Saved data entries

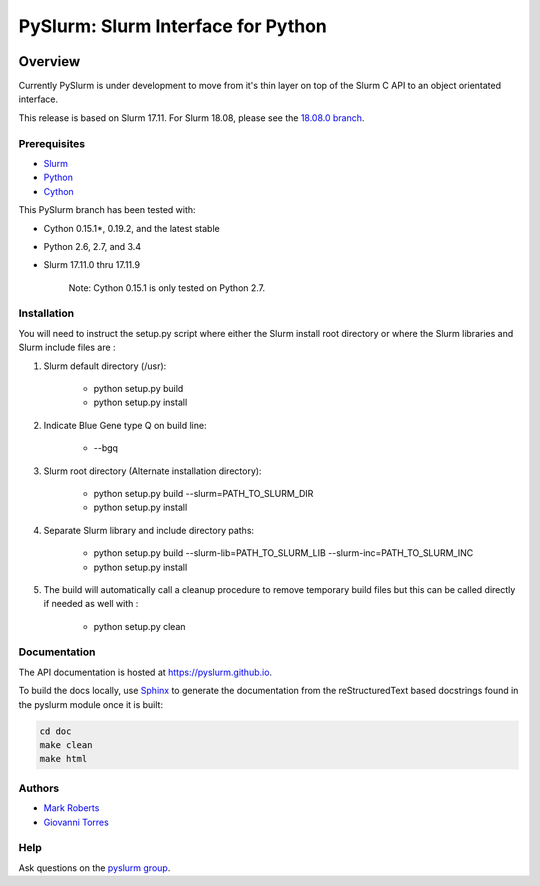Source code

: ***********************************
PySlurm: Slurm Interface for Python
***********************************

.. image:: https://travis-ci.org/PySlurm/pyslurm.svg?branch=master
    :target: https://travis-ci.org/PySlurm/pyslurm

Overview
========

Currently PySlurm is under development to move from it's thin layer on top of
the Slurm C API to an object orientated interface.

This release is based on Slurm 17.11. For Slurm 18.08, please see the `18.08.0 branch <https://github.com/PySlurm/pyslurm/tree/18.08.0>`_.

Prerequisites
*************

* `Slurm <https://www.schedmd.com>`_
* `Python <https://www.python.org>`_
* `Cython <http://cython.org>`_

This PySlurm branch has been tested with:

* Cython 0.15.1*, 0.19.2, and the latest stable
* Python 2.6, 2.7, and 3.4
* Slurm 17.11.0 thru 17.11.9

    Note: Cython 0.15.1 is only tested on Python 2.7.

Installation
************

You will need to instruct the setup.py script where either the Slurm install root 
directory or where the Slurm libraries and Slurm include files are :

#. Slurm default directory (/usr):

    * python setup.py build

    * python setup.py install

#. Indicate Blue Gene type Q on build line:

    * --bgq

#. Slurm root directory (Alternate installation directory):

    * python setup.py build --slurm=PATH_TO_SLURM_DIR

    * python setup.py install

#. Separate Slurm library and include directory paths:

    * python setup.py build --slurm-lib=PATH_TO_SLURM_LIB --slurm-inc=PATH_TO_SLURM_INC

    * python setup.py install

#. The build will automatically call a cleanup procedure to remove temporary build files but this can be called directly if needed as well with :

    * python setup.py clean

Documentation
*************

The API documentation is hosted at https://pyslurm.github.io.

To build the docs locally, use `Sphinx <http://www.sphinx-doc.org>`_ to
generate the documentation from the reStructuredText based docstrings found in
the pyslurm module once it is built:

.. code-block:: console

    cd doc
    make clean
    make html


Authors
*******

* `Mark Roberts <https://github.com/gingergeeks>`_
* `Giovanni Torres <https://github.com/giovtorres>`_

Help
****

Ask questions on the `pyslurm group <https://groups.google.com/forum/#!forum/pyslurm>`_.
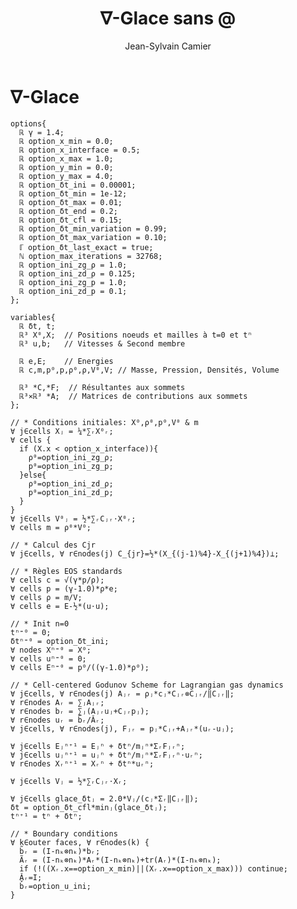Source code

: #+title: ∇-Glace sans @
#+author: Jean-Sylvain Camier
#+email: Jean-Sylvain.Camier@cea.fr
#+date: 
#+LANGUAGE: en
#+OPTIONS: H:1 num:nil toc:nil todo:nil pri:nil tags:nil date:t
#+OPTIONS: author:t timestamp:nil
#+OPTIONS: \n:nil ^:t <:t *:t |:t
#+STARTUP: latex indent nolatexpreview
#+LaTeX_CLASS: article
#+LaTeX_HEADER: \usepackage{hyperref}

* ∇-Glace
#+begin_src nabla
options{
  ℝ γ = 1.4;
  ℝ option_x_min = 0.0;
  ℝ option_x_interface = 0.5;
  ℝ option_x_max = 1.0;
  ℝ option_y_min = 0.0;
  ℝ option_y_max = 4.0;
  ℝ option_δt_ini = 0.00001;
  ℝ option_δt_min = 1e-12;
  ℝ option_δt_max = 0.01;
  ℝ option_δt_end = 0.2;
  ℝ option_δt_cfl = 0.15;
  ℝ option_δt_min_variation = 0.99;
  ℝ option_δt_max_variation = 0.10;
  ℾ option_δt_last_exact = true;
  ℕ option_max_iterations = 32768;
  ℝ option_ini_zg_ρ = 1.0;
  ℝ option_ini_zd_ρ = 0.125;
  ℝ option_ini_zg_p = 1.0; 
  ℝ option_ini_zd_p = 0.1;
};

variables{
  ℝ δt, t;
  ℝ³ Χ⁰,Χ;  // Positions noeuds et mailles à t=0 et tⁿ
  ℝ³ u,b;   // Vitesses & Second membre
 
  ℝ e,E;    // Energies
  ℝ c,m,p⁰,p,ρ⁰,ρ,V⁰,V; // Masse, Pression, Densités, Volume
  
  ℝ³ *C,*F;  // Résultantes aux sommets
  ℝ³⨯ℝ³ *A;  // Matrices de contributions aux sommets
};

// * Conditions initiales: Χ⁰,ρ⁰,p⁰,V⁰ & m
∀ j∈cells Χⱼ = ¼*∑ᵣΧ⁰ᵣ;
∀ cells {
  if (Χ.x < option_x_interface)){
    ρ⁰=option_ini_zg_ρ;
    p⁰=option_ini_zg_p;
  }else{
    ρ⁰=option_ini_zd_ρ;
    p⁰=option_ini_zd_p;
  }
}
∀ j∈cells V⁰ⱼ = ½*∑ᵣCⱼᵣ⋅Χ⁰ᵣ;
∀ cells m = ρ⁰*V⁰;

// * Calcul des Cjr
∀ j∈cells, ∀ r∈nodes(j) C_{jr}=½*(Χ_{(j-1)%4}-Χ_{(j+1)%4})⟂;

// * Règles EOS standards
∀ cells c = √(γ*p/ρ);
∀ cells p = (γ-1.0)*ρ*e;
∀ cells ρ = m/V;
∀ cells e = E-½*(u⋅u);

// * Init n=0
tⁿ⁼⁰ = 0;
δtⁿ⁼⁰ = option_δt_ini;
∀ nodes Χⁿ⁼⁰ = Χ⁰;
∀ cells uⁿ⁼⁰ = 0;
∀ cells Eⁿ⁼⁰ = p⁰/((γ-1.0)*ρ⁰);

// * Cell-centered Godunov Scheme for Lagrangian gas dynamics
∀ j∈cells, ∀ r∈nodes(j) Aⱼᵣ = ρⱼ*cⱼ*Cⱼᵣ⊗Cⱼᵣ/‖Cⱼᵣ‖;
∀ r∈nodes Aᵣ = ∑ⱼAⱼᵣ;
∀ r∈nodes bᵣ = ∑ⱼ(Aⱼᵣuⱼ+Cⱼᵣpⱼ);
∀ r∈nodes uᵣ = b̌ᵣ/Ǎᵣ;
∀ j∈cells, ∀ r∈nodes(j), Fⱼᵣ = pⱼ*Cⱼᵣ+Aⱼᵣ*(uᵣ-uⱼ);

∀ j∈cells Eⱼⁿ⁺¹ = Eⱼⁿ + δtⁿ/mⱼⁿ*ΣᵣFⱼᵣⁿ;
∀ j∈cells uⱼⁿ⁺¹ = uⱼⁿ + δtⁿ/mⱼⁿ*ΣᵣFⱼᵣⁿ⋅uᵣⁿ;
∀ r∈nodes Χᵣⁿ⁺¹ = Χᵣⁿ + δtⁿ*uᵣⁿ;

∀ j∈cells Vⱼ = ½*∑ᵣCⱼᵣ⋅Χᵣ;

∀ j∈cells glace_δtⱼ = 2.0*Vⱼ/(cⱼ*Σᵣ‖Cⱼᵣ‖);
δt = option_δt_cfl*minⱼ(glace_δtⱼ);
tⁿ⁺¹ = tⁿ + δtⁿ;

// * Boundary conditions
∀ k∈outer faces, ∀ r∈nodes(k) {
  b̃ᵣ = (I-nₖ⊗nₖ)*bᵣ;
  Ãᵣ = (I-nₖ⊗nₖ)*Aᵣ*(I-nₖ⊗nₖ)+tr(Aᵣ)*(I-nₖ⊗nₖ);
  if (!((Χᵣ.x==option_x_min)||(Χᵣ.x==option_x_max))) continue;
  Ǎᵣ=I;
  b̌ᵣ=option_u_ini;
}
#+end_src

Try it
A verbatim copy of the data, with all pictures omitted, is the required output.

Result
Source code

: ***********************************
PySlurm: Slurm Interface for Python
***********************************

.. image:: https://travis-ci.org/PySlurm/pyslurm.svg?branch=master
    :target: https://travis-ci.org/PySlurm/pyslurm

Overview
========

Currently PySlurm is under development to move from it's thin layer on top of
the Slurm C API to an object orientated interface.

This release is based on Slurm 17.11. For Slurm 18.08, please see the `18.08.0 branch <https://github.com/PySlurm/pyslurm/tree/18.08.0>`_.

Prerequisites
*************

* `Slurm <https://www.schedmd.com>`_
* `Python <https://www.python.org>`_
* `Cython <http://cython.org>`_

This PySlurm branch has been tested with:

* Cython 0.15.1*, 0.19.2, and the latest stable
* Python 2.6, 2.7, and 3.4
* Slurm 17.11.0 thru 17.11.9

    Note: Cython 0.15.1 is only tested on Python 2.7.

Installation
************

You will need to instruct the setup.py script where either the Slurm install root 
directory or where the Slurm libraries and Slurm include files are :

#. Slurm default directory (/usr):

    * python setup.py build

    * python setup.py install

#. Indicate Blue Gene type Q on build line:

    * --bgq

#. Slurm root directory (Alternate installation directory):

    * python setup.py build --slurm=PATH_TO_SLURM_DIR

    * python setup.py install

#. Separate Slurm library and include directory paths:

    * python setup.py build --slurm-lib=PATH_TO_SLURM_LIB --slurm-inc=PATH_TO_SLURM_INC

    * python setup.py install

#. The build will automatically call a cleanup procedure to remove temporary build files but this can be called directly if needed as well with :

    * python setup.py clean

Documentation
*************

The API documentation is hosted at https://pyslurm.github.io.

To build the docs locally, use `Sphinx <http://www.sphinx-doc.org>`_ to
generate the documentation from the reStructuredText based docstrings found in
the pyslurm module once it is built:

.. code-block:: console

    cd doc
    make clean
    make html


Authors
*******

* `Mark Roberts <https://github.com/gingergeeks>`_
* `Giovanni Torres <https://github.com/giovtorres>`_

Help
****

Ask questions on the `pyslurm group <https://groups.google.com/forum/#!forum/pyslurm>`_.
Source code

: #+title: ∇-Glace sans @
#+author: Jean-Sylvain Camier
#+email: Jean-Sylvain.Camier@cea.fr
#+date: 
#+LANGUAGE: en
#+OPTIONS: H:1 num:nil toc:nil todo:nil pri:nil tags:nil date:t
#+OPTIONS: author:t timestamp:nil
#+OPTIONS: \n:nil ^:t <:t *:t |:t
#+STARTUP: latex indent nolatexpreview
#+LaTeX_CLASS: article
#+LaTeX_HEADER: \usepackage{hyperref}

* ∇-Glace
#+begin_src nabla
options{
  ℝ γ = 1.4;
  ℝ option_x_min = 0.0;
  ℝ option_x_interface = 0.5;
  ℝ option_x_max = 1.0;
  ℝ option_y_min = 0.0;
  ℝ option_y_max = 4.0;
  ℝ option_δt_ini = 0.00001;
  ℝ option_δt_min = 1e-12;
  ℝ option_δt_max = 0.01;
  ℝ option_δt_end = 0.2;
  ℝ option_δt_cfl = 0.15;
  ℝ option_δt_min_variation = 0.99;
  ℝ option_δt_max_variation = 0.10;
  ℾ option_δt_last_exact = true;
  ℕ option_max_iterations = 32768;
  ℝ option_ini_zg_ρ = 1.0;
  ℝ option_ini_zd_ρ = 0.125;
  ℝ option_ini_zg_p = 1.0; 
  ℝ option_ini_zd_p = 0.1;
};

variables{
  ℝ δt, t;
  ℝ³ Χ⁰,Χ;  // Positions noeuds et mailles à t=0 et tⁿ
  ℝ³ u,b;   // Vitesses & Second membre
 
  ℝ e,E;    // Energies
  ℝ c,m,p⁰,p,ρ⁰,ρ,V⁰,V; // Masse, Pression, Densités, Volume
  
  ℝ³ *C,*F;  // Résultantes aux sommets
  ℝ³⨯ℝ³ *A;  // Matrices de contributions aux sommets
};

// * Conditions initiales: Χ⁰,ρ⁰,p⁰,V⁰ & m
∀ j∈cells Χⱼ = ¼*∑ᵣΧ⁰ᵣ;
∀ cells {
  if (Χ.x < option_x_interface)){
    ρ⁰=option_ini_zg_ρ;
    p⁰=option_ini_zg_p;
  }else{
    ρ⁰=option_ini_zd_ρ;
    p⁰=option_ini_zd_p;
  }
}
∀ j∈cells V⁰ⱼ = ½*∑ᵣCⱼᵣ⋅Χ⁰ᵣ;
∀ cells m = ρ⁰*V⁰;

// * Calcul des Cjr
∀ j∈cells, ∀ r∈nodes(j) C_{jr}=½*(Χ_{(j-1)%4}-Χ_{(j+1)%4})⟂;

// * Règles EOS standards
∀ cells c = √(γ*p/ρ);
∀ cells p = (γ-1.0)*ρ*e;
∀ cells ρ = m/V;
∀ cells e = E-½*(u⋅u);

// * Init n=0
tⁿ⁼⁰ = 0;
δtⁿ⁼⁰ = option_δt_ini;
∀ nodes Χⁿ⁼⁰ = Χ⁰;
∀ cells uⁿ⁼⁰ = 0;
∀ cells Eⁿ⁼⁰ = p⁰/((γ-1.0)*ρ⁰);

// * Cell-centered Godunov Scheme for Lagrangian gas dynamics
∀ j∈cells, ∀ r∈nodes(j) Aⱼᵣ = ρⱼ*cⱼ*Cⱼᵣ⊗Cⱼᵣ/‖Cⱼᵣ‖;
∀ r∈nodes Aᵣ = ∑ⱼAⱼᵣ;
∀ r∈nodes bᵣ = ∑ⱼ(Aⱼᵣuⱼ+Cⱼᵣpⱼ);
∀ r∈nodes uᵣ = b̌ᵣ/Ǎᵣ;
∀ j∈cells, ∀ r∈nodes(j), Fⱼᵣ = pⱼ*Cⱼᵣ+Aⱼᵣ*(uᵣ-uⱼ);

∀ j∈cells Eⱼⁿ⁺¹ = Eⱼⁿ + δtⁿ/mⱼⁿ*ΣᵣFⱼᵣⁿ;
∀ j∈cells uⱼⁿ⁺¹ = uⱼⁿ + δtⁿ/mⱼⁿ*ΣᵣFⱼᵣⁿ⋅uᵣⁿ;
∀ r∈nodes Χᵣⁿ⁺¹ = Χᵣⁿ + δtⁿ*uᵣⁿ;

∀ j∈cells Vⱼ = ½*∑ᵣCⱼᵣ⋅Χᵣ;

∀ j∈cells glace_δtⱼ = 2.0*Vⱼ/(cⱼ*Σᵣ‖Cⱼᵣ‖);
δt = option_δt_cfl*minⱼ(glace_δtⱼ);
tⁿ⁺¹ = tⁿ + δtⁿ;

// * Boundary conditions
∀ k∈outer faces, ∀ r∈nodes(k) {
  b̃ᵣ = (I-nₖ⊗nₖ)*bᵣ;
  Ãᵣ = (I-nₖ⊗nₖ)*Aᵣ*(I-nₖ⊗nₖ)+tr(Aᵣ)*(I-nₖ⊗nₖ);
  if (!((Χᵣ.x==option_x_min)||(Χᵣ.x==option_x_max))) continue;
  Ǎᵣ=I;
  b̌ᵣ=option_u_ini;
}
#+end_src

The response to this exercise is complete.